Ce terme a été créé en 1997 par le médecin nutritionniste américain Steven Bratman, qui propose de considérer cette pratique comme un trouble des conduites alimentaires (anorexie mentale, boulimie nerveuse)[2]. Il affirme que, dans de rares cas, ce comportement peut se transformer en une fixation si extrême qu'elle peut conduire à une malnutrition ou un isolement social. L’orthorexie « ne fait pas l’objet d’une reconnaissance officielle qui la classerait parmi les troubles du comportement alimentaire comme l’anorexie ou la boulimie »[3]. Elle n'est pas mentionnée dans le manuel de référence en psychiatrie, le Manuel diagnostique et statistique des troubles mentaux (DSM)[1], ni dans la Classification Internationale des Maladies (CIM). Pourtant, ce terme a été largement repris par les grandes firmes de l’industrie agroalimentaire comme Danone et Nestlé[4].
En 2009, Ursula Philpot, présidente de l'Association diététique britannique et maître de conférences à la Leeds Beckett University (en), décrit les personnes sujettes à l'orthorexie comme étant « uniquement soucieuses de la qualité des aliments qu'elles ingèrent, de raffiner et de restreindre leur alimentation en fonction de leur avis sur les aliments qui sont vraiment « purs » », contrairement à l'anorexie mentale ou la boulimie par exemple, qui se concentre sur la quantité des aliments consommés ou leur valeur énergétique[5]. Tout écart entraîne un sentiment de culpabilité voire une autopunition[6].

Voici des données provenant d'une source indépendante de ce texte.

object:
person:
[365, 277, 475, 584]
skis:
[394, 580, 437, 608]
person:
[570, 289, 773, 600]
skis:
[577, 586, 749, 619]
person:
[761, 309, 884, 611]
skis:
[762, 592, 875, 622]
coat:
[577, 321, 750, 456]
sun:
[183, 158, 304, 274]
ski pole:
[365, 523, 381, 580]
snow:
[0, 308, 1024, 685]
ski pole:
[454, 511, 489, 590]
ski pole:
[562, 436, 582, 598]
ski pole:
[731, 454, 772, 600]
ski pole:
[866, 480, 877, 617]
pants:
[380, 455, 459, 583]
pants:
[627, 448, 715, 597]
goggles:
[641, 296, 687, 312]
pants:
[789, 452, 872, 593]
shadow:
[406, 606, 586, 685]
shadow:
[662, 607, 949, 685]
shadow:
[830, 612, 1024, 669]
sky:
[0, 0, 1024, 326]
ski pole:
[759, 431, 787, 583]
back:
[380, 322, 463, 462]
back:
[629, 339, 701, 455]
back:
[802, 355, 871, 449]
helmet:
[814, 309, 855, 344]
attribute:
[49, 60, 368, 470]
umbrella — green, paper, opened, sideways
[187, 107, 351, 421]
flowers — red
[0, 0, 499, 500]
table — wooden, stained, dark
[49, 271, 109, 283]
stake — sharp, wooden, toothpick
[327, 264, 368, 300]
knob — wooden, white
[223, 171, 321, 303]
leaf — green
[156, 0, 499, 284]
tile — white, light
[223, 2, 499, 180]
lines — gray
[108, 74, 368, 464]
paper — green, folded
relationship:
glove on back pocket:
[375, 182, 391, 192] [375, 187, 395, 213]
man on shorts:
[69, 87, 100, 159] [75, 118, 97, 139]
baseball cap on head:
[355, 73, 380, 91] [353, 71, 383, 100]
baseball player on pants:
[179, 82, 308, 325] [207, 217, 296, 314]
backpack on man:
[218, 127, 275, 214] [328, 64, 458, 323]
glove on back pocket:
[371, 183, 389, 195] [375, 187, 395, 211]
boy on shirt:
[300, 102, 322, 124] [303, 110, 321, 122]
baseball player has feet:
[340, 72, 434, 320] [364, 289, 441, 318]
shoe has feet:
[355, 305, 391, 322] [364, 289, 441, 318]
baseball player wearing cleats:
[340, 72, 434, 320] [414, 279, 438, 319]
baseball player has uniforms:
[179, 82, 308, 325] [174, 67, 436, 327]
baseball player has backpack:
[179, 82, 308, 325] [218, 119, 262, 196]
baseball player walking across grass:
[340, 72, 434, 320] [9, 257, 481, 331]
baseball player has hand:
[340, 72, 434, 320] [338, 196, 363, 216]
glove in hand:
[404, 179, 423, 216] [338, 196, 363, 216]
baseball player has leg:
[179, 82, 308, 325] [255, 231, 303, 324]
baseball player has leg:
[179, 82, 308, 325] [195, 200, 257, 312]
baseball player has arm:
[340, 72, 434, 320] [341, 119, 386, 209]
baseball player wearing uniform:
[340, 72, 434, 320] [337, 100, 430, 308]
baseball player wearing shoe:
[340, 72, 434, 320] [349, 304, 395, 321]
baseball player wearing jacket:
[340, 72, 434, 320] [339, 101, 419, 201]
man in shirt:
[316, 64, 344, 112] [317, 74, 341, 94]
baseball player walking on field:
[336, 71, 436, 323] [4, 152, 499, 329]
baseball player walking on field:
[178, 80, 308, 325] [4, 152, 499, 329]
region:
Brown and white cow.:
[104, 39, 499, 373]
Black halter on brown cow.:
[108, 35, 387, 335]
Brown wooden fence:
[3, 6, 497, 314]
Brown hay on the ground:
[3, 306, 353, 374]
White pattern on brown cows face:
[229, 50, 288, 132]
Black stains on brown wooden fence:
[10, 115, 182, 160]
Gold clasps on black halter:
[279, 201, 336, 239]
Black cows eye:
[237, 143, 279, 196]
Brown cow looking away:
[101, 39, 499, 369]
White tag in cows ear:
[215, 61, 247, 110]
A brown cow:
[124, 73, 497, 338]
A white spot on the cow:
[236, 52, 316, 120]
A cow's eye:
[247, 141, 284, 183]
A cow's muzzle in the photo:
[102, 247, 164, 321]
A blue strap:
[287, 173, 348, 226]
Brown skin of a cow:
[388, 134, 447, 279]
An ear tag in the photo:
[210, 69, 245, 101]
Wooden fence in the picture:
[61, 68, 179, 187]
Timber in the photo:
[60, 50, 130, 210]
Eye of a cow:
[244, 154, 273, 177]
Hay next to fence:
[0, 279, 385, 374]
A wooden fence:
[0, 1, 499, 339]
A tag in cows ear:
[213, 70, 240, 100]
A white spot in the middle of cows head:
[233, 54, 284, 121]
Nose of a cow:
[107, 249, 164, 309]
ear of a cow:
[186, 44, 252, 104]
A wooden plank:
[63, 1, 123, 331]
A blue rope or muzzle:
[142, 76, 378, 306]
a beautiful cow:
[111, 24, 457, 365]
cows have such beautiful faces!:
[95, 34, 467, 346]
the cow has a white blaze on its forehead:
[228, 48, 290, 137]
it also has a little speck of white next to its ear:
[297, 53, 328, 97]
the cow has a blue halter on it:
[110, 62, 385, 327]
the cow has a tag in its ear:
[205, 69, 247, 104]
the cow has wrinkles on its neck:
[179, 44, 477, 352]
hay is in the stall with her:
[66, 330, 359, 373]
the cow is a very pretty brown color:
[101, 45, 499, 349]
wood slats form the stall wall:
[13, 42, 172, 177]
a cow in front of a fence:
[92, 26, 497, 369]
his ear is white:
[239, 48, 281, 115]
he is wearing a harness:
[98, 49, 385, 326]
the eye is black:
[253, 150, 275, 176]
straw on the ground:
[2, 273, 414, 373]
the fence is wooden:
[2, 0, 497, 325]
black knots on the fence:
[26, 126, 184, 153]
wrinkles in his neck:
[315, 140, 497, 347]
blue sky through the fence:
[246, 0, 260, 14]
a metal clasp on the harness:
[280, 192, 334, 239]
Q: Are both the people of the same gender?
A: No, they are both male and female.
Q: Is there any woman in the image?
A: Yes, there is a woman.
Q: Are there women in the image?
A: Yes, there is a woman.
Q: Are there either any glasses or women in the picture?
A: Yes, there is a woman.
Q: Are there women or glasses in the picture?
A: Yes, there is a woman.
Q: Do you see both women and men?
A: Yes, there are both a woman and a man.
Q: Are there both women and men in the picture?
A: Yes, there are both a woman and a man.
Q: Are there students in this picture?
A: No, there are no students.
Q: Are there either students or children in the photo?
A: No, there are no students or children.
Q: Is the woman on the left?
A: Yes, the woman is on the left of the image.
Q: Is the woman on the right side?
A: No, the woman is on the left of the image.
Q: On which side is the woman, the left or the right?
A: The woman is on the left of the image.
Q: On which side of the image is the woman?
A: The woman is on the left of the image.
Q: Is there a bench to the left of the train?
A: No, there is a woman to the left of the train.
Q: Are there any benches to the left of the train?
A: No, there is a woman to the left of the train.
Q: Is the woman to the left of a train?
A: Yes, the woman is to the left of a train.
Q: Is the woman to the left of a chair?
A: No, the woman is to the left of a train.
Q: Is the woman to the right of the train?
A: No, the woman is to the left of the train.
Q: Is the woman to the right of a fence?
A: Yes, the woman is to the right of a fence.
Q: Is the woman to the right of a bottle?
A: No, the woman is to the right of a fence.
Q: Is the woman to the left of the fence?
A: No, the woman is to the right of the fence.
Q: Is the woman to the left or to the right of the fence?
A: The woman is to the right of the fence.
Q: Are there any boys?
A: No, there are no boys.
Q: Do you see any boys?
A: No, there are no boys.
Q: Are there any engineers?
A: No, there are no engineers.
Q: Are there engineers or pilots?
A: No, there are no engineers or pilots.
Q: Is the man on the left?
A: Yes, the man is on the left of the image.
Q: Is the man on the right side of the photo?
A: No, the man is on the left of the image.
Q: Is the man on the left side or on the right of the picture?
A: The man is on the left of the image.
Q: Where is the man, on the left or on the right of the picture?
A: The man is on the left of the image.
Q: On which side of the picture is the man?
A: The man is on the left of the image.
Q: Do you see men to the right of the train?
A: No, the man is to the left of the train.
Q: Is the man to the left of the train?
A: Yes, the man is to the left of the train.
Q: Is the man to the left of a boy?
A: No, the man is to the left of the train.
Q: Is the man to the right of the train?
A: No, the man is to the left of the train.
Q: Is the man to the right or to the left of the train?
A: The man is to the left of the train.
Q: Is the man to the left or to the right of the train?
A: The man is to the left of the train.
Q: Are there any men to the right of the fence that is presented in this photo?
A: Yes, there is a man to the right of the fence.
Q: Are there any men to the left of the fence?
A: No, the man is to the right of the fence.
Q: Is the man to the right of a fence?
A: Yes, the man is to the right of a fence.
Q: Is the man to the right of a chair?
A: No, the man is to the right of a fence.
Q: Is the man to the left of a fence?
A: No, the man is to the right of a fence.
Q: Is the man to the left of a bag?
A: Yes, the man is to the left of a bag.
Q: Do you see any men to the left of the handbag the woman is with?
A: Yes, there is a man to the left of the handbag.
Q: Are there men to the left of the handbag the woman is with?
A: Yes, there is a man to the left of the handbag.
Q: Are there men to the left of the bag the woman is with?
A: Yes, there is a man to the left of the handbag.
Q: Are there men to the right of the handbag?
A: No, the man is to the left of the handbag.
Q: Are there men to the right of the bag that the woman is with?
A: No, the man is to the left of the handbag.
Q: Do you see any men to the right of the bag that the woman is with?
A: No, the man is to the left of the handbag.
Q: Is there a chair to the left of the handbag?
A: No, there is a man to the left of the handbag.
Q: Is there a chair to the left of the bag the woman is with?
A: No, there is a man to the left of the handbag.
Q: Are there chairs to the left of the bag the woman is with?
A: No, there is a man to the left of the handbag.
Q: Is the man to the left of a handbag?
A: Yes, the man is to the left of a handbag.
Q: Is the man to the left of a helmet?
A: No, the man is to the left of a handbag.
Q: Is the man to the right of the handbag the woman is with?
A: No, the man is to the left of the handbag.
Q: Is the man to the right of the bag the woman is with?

L'orthorexie nerveuse n'est pas reconnue comme un trouble alimentaire par l'Association Psychiatrique Américaine et n'est donc pas mentionnée comme un diagnostic officiel dans le manuel largement utilisé, le "Manuel diagnostique et statistique des troubles mentaux" (DSM)[note 1].
Selon Bratman, l’orthorexie concerne l’attitude vis-à-vis du choix de la nourriture ingérée[2]. La personne orthorexique pousse à l'extrême l'idée d'une saine alimentation en planifiant longuement cette dernière pour réduire sa consommation de matières grasses, sel, sucre, produits de synthèses ou toute autre substance qu'elle considère nuisible à sa santé[2] (voir par exemple le cas du régime sans gluten). En plus de planifier leur alimentation afin de réduire la consommation de matières grasses, salées et sucrées, l’individu orthorexique suit parfois un programme rigide d’exercice, avec le but de perdre du poids et/ou d’atteindre cette image « saine » qu’il cherche. Ce qu’une personne atteinte d’orthorexie ne considère souvent pas est le fait que leur obsession en lien à une alimentation saine et à l’exercice excessif atteint un niveau si extrême que leurs pratiques sanitaires finissent par leur causer du mal. Selon l'EUFIC, une organisation cofinancée par l'industrie agroalimentaire, la personne orthorexique suit des règles alimentaires de plus en plus contraignantes qui peuvent éventuellement, notamment, conduire à un isolement social par l'incapacité d'effectuer une activité de sustentation dans un cadre non-contrôlé[10]. La tolérance zéro du point de vue alimentaire peut, dans les cas extrêmes, affecter chacun des actes et susciter une perte de l’appétit de vivre.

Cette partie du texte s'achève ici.